So here we see our new, one-party elite in all its lack of glory, interchangeable careerists from fake ‘Tory’ and fake ‘Labour’ front benches, floating around in lukewarm seas of money with Russian oligarchs, hedge-fund millionaires, foreign media magnates and who knows what else?
This, the Corfu set, is your choice at the next Election. You can have one thing, or you can have the same thing. If you want anything else, you can get stuffed. These individuals have no interest in you, or in this country, nor much idea of how the rest of us live. It is centuries since Britain was ruled by a set of people who have so little in common with those they govern.

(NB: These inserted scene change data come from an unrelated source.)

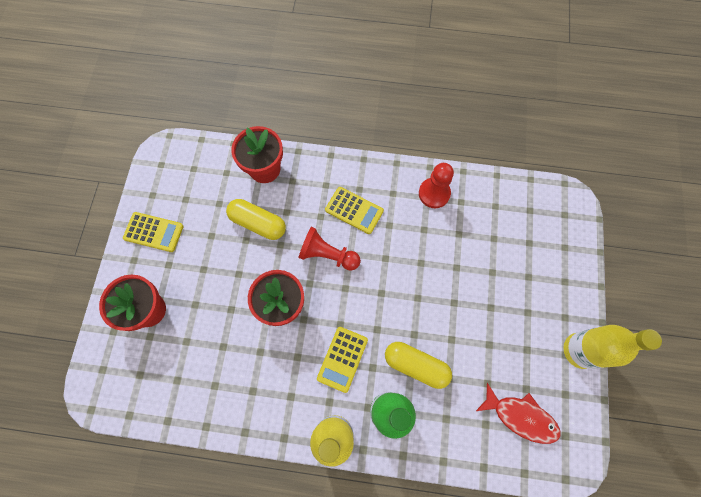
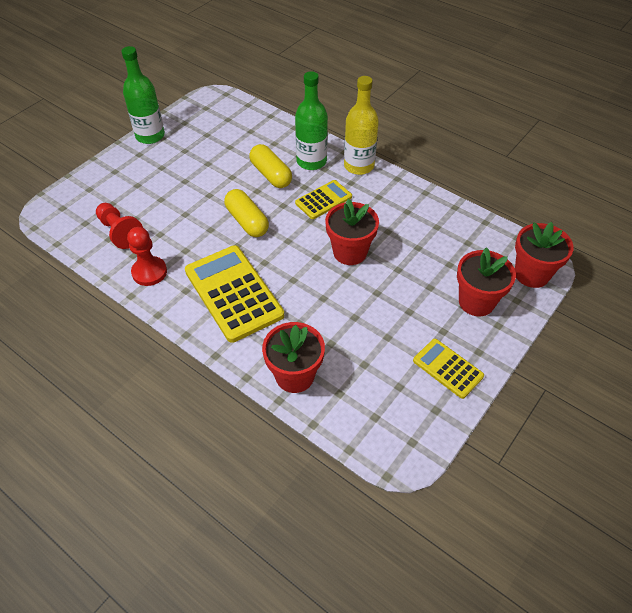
camera: 150 degrees left, 20 degrees down
(105, 371) = (531, 274): none -> red flower pot
(258, 223) = (333, 325): yellow capsule -> yellow capsule (247, 221)
(328, 255) = (285, 270): red pawn -> red pawn (120, 232)
(354, 210) = (233, 293): yellow calculator -> yellow calculator, size x1.82
(520, 416) = (224, 125): red fish -> none
(580, 350) = (150, 136): yellow bottle -> green bottle

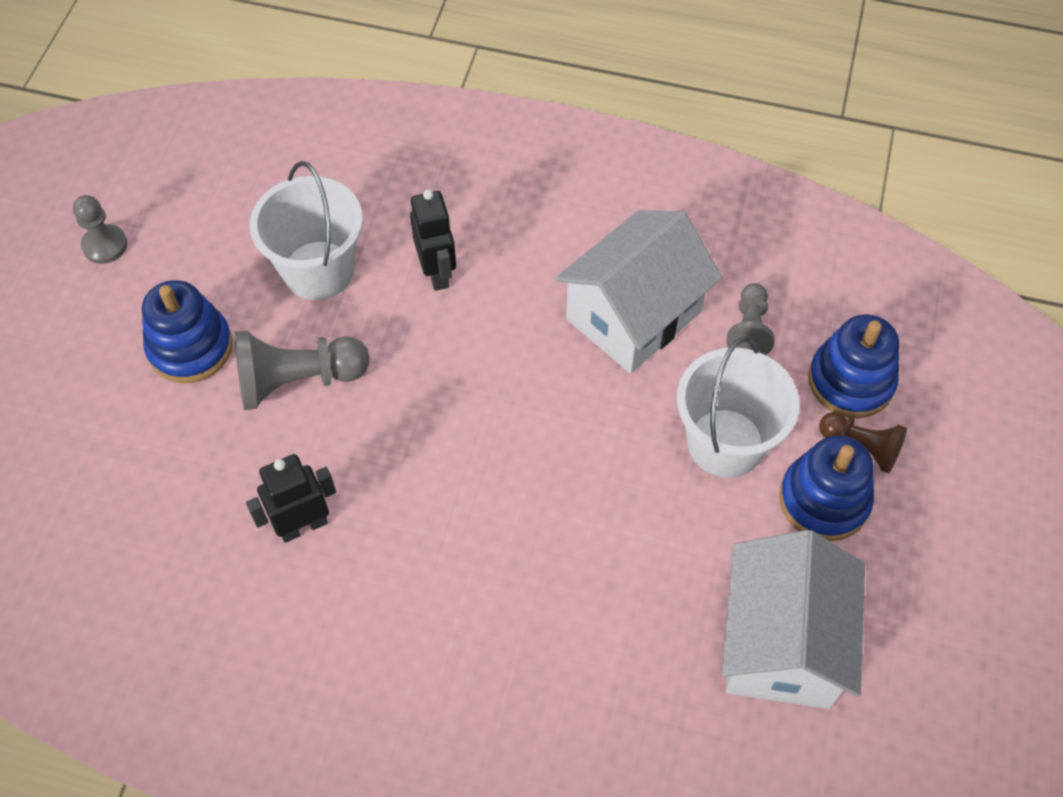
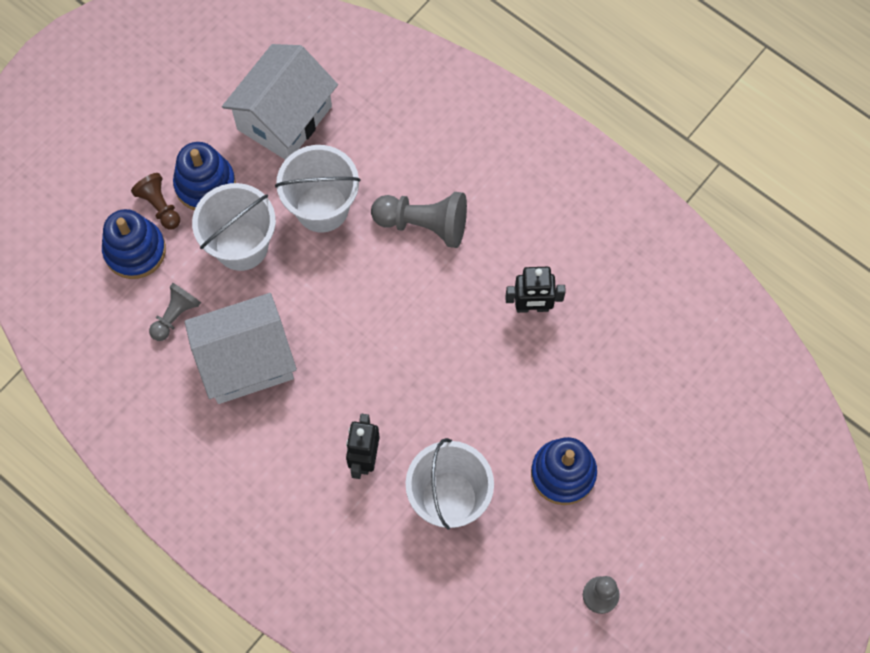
camera: 155 degrees left, 10 degrees up
(297, 380) = (497, 413): grey pawn -> grey pawn (424, 224)
(651, 537) = (322, 208): none -> white bucket

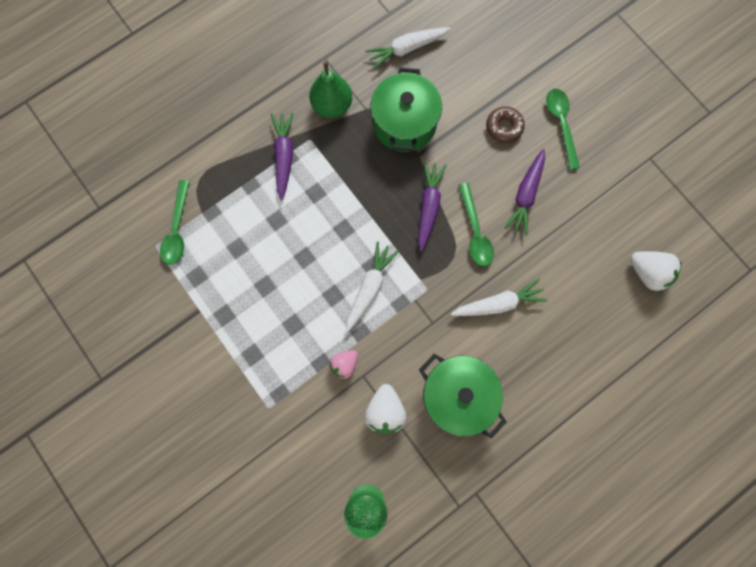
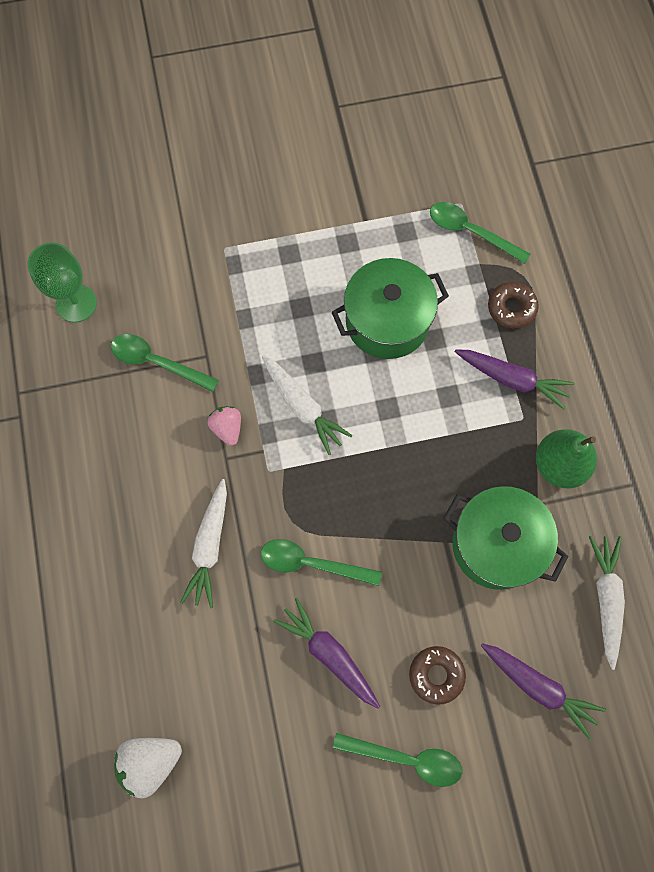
camera: 115 degrees right, 5 degrees down
(229, 177) = (511, 308): none -> brown donut
(344, 364) = (229, 342): pink strawberry -> pink strawberry (227, 428)
(385, 411) = (157, 362): white strawberry -> green spoon
(428, 207) = (370, 521): purple carrot -> purple carrot (538, 687)
(457, 395) = (131, 446): green pot -> green pot (387, 321)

What they’re really embarrassed about this week is that you might realise that this is what they are like. Peter Mandelson (above) is less troubled than George Osborne because nobody would be surprised by anything he did, or anyone he met. If Peter turned up in North Korea having cocktails with Kim Jong Il, it would be Kim’s reputation that got damaged.
But it is much worse for the Tories. They have spent millions (raised how, exactly?) on buying themselves a nice new image. Now they fear that the whole lot has gone down the plumbing.

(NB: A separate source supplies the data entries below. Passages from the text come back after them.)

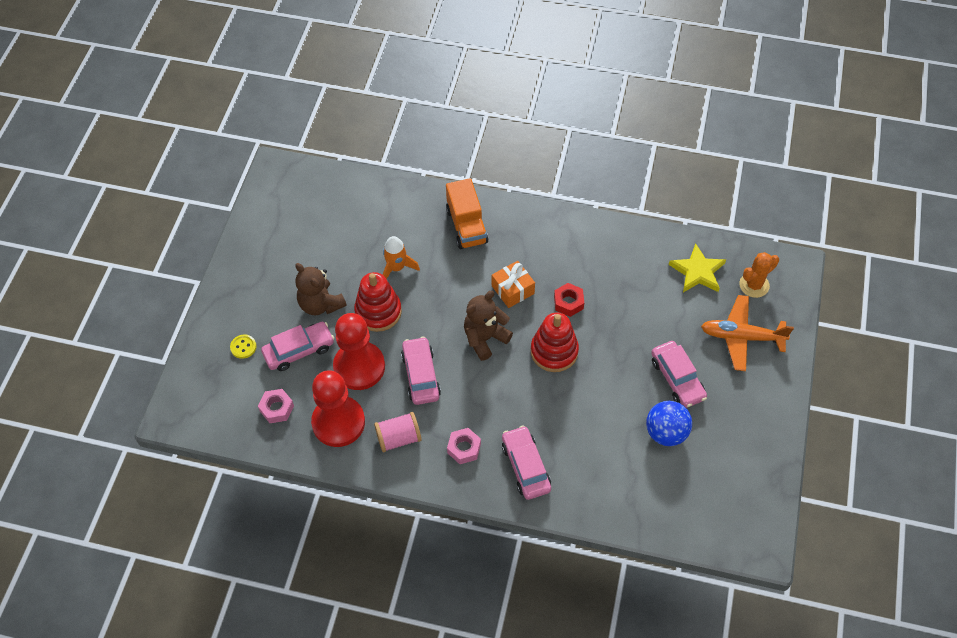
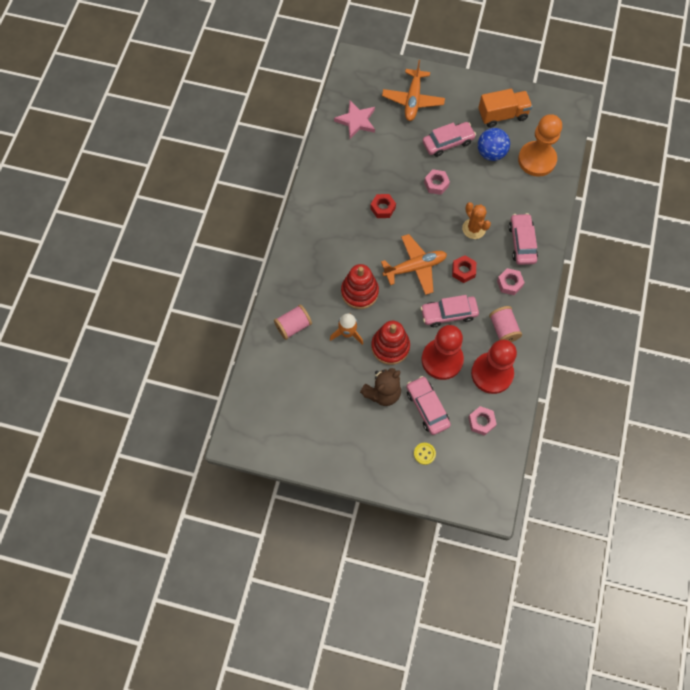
camera: 90 degrees left, 10 degrees up
(406, 215) = (293, 326): none -> pink spool
(467, 226) = (307, 279): orange truck -> orange truck (502, 115)
(481, 393) = (463, 271): none -> red nut
(485, 338) = (415, 267): brown teddy bear -> orange plane
(513, 290) = (370, 246): orange gift -> none
(526, 466) = (522, 243): pink car -> pink car turned 105 degrees clockwise
(554, 351) = (426, 220): red stacking toy -> red stacking toy (359, 292)
(609, 364) = (436, 184): none -> pink nut
(661, 493) = (537, 160): none -> orange pawn
(697, 271) = (356, 121): yellow star -> pink star
(754, 285) = (369, 87): orange cactus -> orange cactus (474, 228)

They tried so hard to avoid this. David Cameron even had a pseudo-holiday in Cornwall, where he posed for pictures, before heading off for his real holiday in Yachtworld, where he wasn’t so keen to be seen.

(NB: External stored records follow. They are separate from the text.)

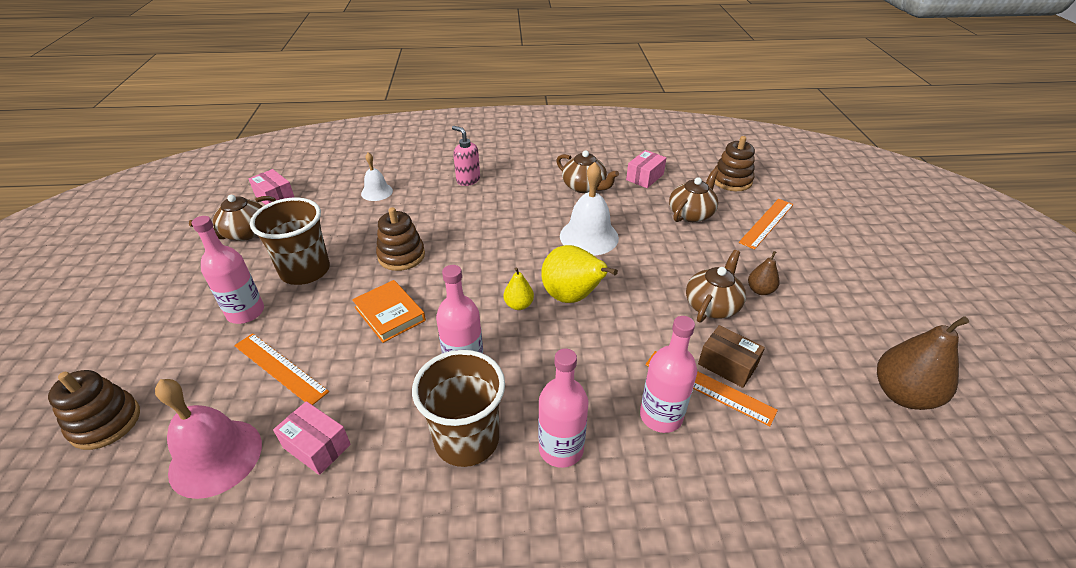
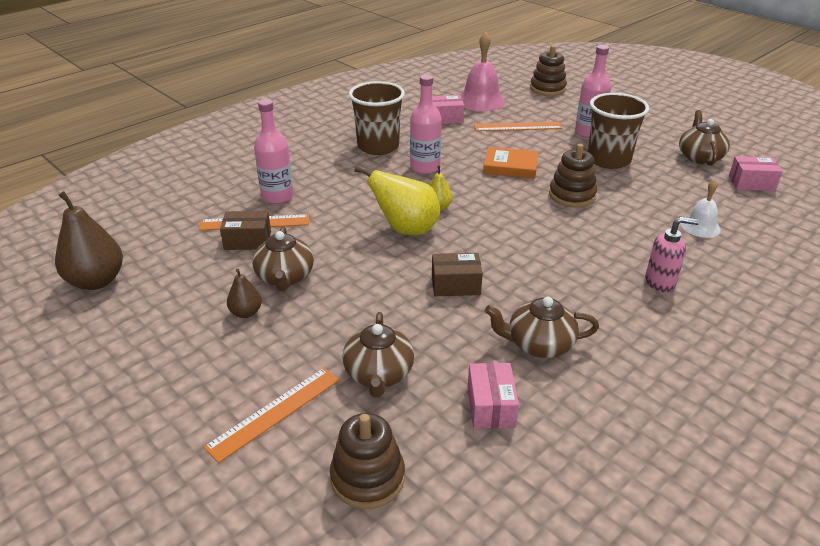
camera: 140 degrees right, 5 degrees down
(561, 449) = (324, 163): pink bottle -> none
(589, 236) = (455, 285): white bell -> brown box
(766, 223) = (275, 412): orange ruler -> orange ruler turned 45 degrees clockwise

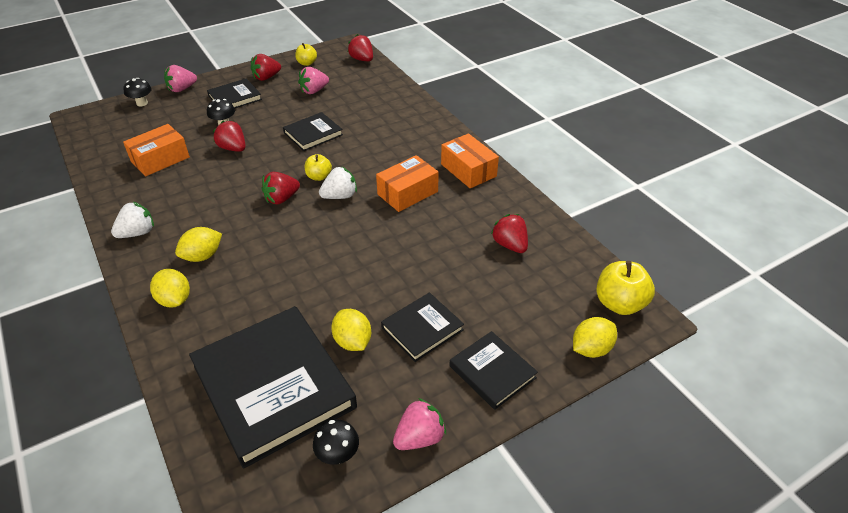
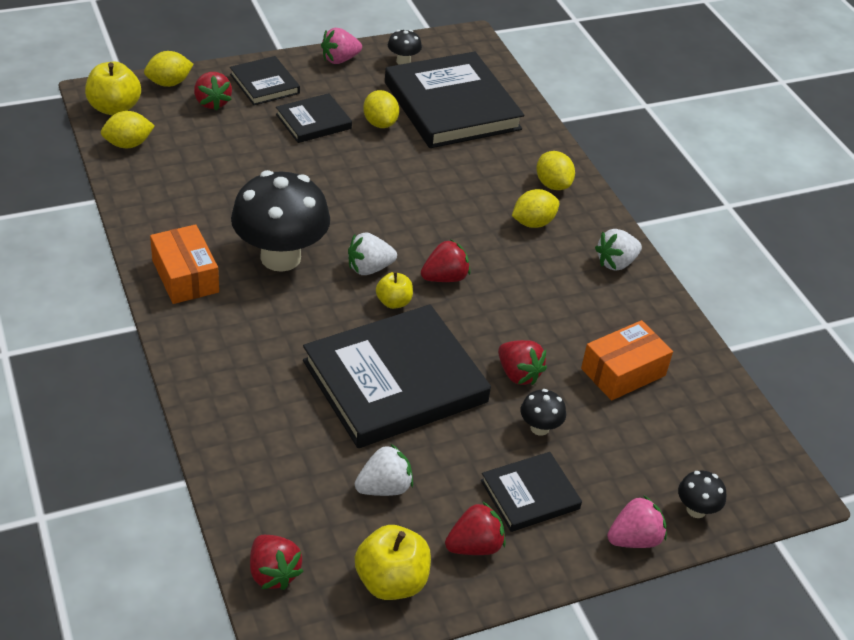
camera: 175 degrees left, 0 degrees up
(307, 63) = (391, 581): yellow apple -> yellow apple, size x1.66
(313, 134) = (395, 381): black book -> black book, size x1.99
(314, 91) = (384, 487): pink strawberry -> white strawberry
(407, 193) = (280, 257): orange box -> black mushroom
(510, 245) = (187, 176): red strawberry -> red strawberry (212, 102)
(578, 266) = (128, 144): none -> yellow lemon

How it makes me yearn for the much-mocked old days of the grouse moors, and even Harold Wilson’s expeditions to the Scilly Isles. Our political leaders may not have been much good but at least they were ours, not the trashy flotsam of the global elite.
writes Peter Hitchens in his excellent article in today's Mail on Sunday.
As regular readers will know, I’ve long argued that in Britain we live in what is to all extents and purposes a one party state. Does anyone out there have any doubts after this week’s revelations about the goings-on of the Corfu set? It‘s also interesting to compare Peter Hitchens’ observations, with those of Martin Kettle in The Guardian. Kettle, nominally a man on the ‘liberal-left’ wrote on Friday:
“The Rothschild pad is presumably at the luxury end of the market, but so what? Are politicians - Labour politicians in particular - not allowed to have rich friends?
Once again the Corfu revelations- and the reaction to them- have shown that the 'old’ left and the 'old' right have far more in common than they do with today’s globalist political elite and their media apologists- such as Martin Kettle and The Times' Chief Leader writer Daniel Finklestein (who after describing the Corfu revelations of his own newspaper as a 'non-scandal', then embarrassingly did a 'somersault')
PS: One small point I would take issue with in Peter Hitchens' brilliant post though (and David Lindsay makes the same observation) is his line that our political leaders in the immediate post-war era ‘may not have been much good.’ The likes of Harold Macmillan and Harold Wilson were actually very good- especially when you consider that unlike Prime Ministers from Thatcher onwards they didn’t have the benefit of the bonanza of North Sea oil. Harold Wilson was a particularly effective- and under-rated Prime Minister; (as well as being an exceptionally nice man), whose record looks better with each year which passes. And as Peter mentions, he spent his holidays on the Scilly Isles, not in the villas of the global financial/business elite.